Increases over last year and likely will continue to increase due to higher crop commodity prices and positive profitability prospects for 2012. Healthier farmer balance sheets and continued positive crop profit prospects have signaled the global marketplace to increase acreage (if possible) and maintain or increase fertilizer rates and led to strong global demand driven markets. On the flipside, the E.U. and U.S. sovereign debt issues and potential economic slowdowns are factors, if unresolved, may lead to a slowdown in fertilizer demand and flat to lower prices.
Nitrogen (N)
The retail price in November/December in Ohio was $845-925/ton for anhydrous ammonia (5% increase over year ago) and $388-460/ton for UAN (28%) (7% increase over year ago).
Factors that may lead to N price increases include:
+ High crop prices and crop profitability
+ Large corn acreage prospects for the U.S. again
+ Strong farm balance sheet
+ Mississippi barge traffic may be delayed due to low water levels
Factors that may lead to N price decreases include:
- Slow world economy
- Low domestic natural gas price
- More domestic N production coming online Giesmer, La; Donaldsville, La; Augusta, Ga; etc.
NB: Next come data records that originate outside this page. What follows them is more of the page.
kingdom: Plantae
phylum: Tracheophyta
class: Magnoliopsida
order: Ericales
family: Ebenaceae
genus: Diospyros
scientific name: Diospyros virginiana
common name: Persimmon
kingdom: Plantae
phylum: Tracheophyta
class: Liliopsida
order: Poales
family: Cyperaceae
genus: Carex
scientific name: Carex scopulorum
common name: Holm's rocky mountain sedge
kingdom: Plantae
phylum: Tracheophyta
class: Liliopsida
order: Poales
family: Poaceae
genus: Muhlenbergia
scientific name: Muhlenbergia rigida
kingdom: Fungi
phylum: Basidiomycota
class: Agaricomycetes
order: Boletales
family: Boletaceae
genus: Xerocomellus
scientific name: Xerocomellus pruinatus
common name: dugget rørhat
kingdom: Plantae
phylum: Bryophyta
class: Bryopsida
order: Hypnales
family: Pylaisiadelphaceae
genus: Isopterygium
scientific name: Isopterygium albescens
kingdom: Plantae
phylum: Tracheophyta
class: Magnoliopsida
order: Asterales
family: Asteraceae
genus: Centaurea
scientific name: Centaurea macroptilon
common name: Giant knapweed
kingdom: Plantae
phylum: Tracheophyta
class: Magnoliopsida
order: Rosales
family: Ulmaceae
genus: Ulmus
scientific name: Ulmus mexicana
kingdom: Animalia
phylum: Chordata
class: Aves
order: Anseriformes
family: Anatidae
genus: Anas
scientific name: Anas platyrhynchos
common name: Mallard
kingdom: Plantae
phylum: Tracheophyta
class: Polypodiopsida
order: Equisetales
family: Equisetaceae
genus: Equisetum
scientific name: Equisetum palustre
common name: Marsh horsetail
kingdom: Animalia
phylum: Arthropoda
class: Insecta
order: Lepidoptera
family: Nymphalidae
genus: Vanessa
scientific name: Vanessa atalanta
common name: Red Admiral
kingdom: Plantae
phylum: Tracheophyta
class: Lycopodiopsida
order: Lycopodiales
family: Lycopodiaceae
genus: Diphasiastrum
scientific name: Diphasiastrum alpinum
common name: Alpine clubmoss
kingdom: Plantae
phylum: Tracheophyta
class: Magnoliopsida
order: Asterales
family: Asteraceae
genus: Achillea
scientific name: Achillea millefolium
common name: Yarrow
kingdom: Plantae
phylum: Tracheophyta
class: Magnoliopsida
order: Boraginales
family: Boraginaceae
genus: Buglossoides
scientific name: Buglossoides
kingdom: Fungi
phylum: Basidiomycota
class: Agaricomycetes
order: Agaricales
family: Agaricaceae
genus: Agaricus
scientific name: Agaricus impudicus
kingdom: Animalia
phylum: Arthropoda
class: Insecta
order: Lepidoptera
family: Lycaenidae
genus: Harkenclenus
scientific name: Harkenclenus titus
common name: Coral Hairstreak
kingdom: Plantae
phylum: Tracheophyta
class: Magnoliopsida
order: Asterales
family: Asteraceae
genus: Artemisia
- More domestic N production to be built – approximately 9.3m tons (present capacity 13m t)
Nitrogen fertilizer manufacturers are presently operating at profitable levels due to higher N prices and relatively low natural gas prices, but this fact hasn’t led to supply outstripping demand as the entire supply chain has been more cautious in getting caught in a repeat of the 2008 upside-down fertilizer market.
With the high correlation of nitrogen price to corn price, future movements in nitrogen prices will more than likely take their cues from movements in price of corn. There may continue to be a disconnect between foreign/domestic port prices and Midwest prices as the low Mississippi river levels continue to restrict fright up and down the river.
Phosphorous (P2O5)
Di-ammonium Phosphate (DAP) in November/December in Ohio was $634-690/ton (9% decrease over year ago) while mono-ammonium phosphate (MAP) was $644-700/ton (9% decrease over year ago).
Factors that may lead to P price increases include:
+ High crop prices and crop profitability
+ Strong farm balance sheet
+ Mississippi barge traffic may be delayed due to low water levels
Factors that may lead to P price decreases include:
- Slow world economy
- Residual soil P (due to drought) may dampen demand
Potassium (K20)
The retail price of potash in December in Ohio was $555-640/ton (7% decrease from year ago).
The potash industry essentially operates as a duopoly (two firms, in this case, two consortiums, with dominant control of the market) with Canpotex (Canadian Potash Exporters) and Bellarussian Potash Co. controlling much of the global potash supply.
Factors that may lead to K price increases include:
+ High crop prices and crop profitability
+ Strong farm balance sheet
+ Potash Producers have begun to curtail production
Factors that may lead to K price decreases include:
- Slow world economy
- Residual soil K (due to drought) may dampen demand
Seed and Crop Protection Chemicals
Company price data and industry sources indicate seed prices for 2013 to be 5-10% higher.
Crop protection chemical prices will see similar increases except glyphoste, which has seen a 50% increase in price for many of the different glyphosate products.
For more information on AEDE/OSU Extension Policy and Outlook offerings:
http://aede.osu.edu/programs-and-research/agricultural-policy-and-outlook-conferences
Outlook information presented here was developed with data from AEDE research, the Energy Information Administration, USDA, other Land Grant research, futures markets and retail sector surveys. While gauged to the best of this author’s capabilities, forward looking statements contained in this document may prove to be incorrect due to changes in supply and demand and other political and economic related events.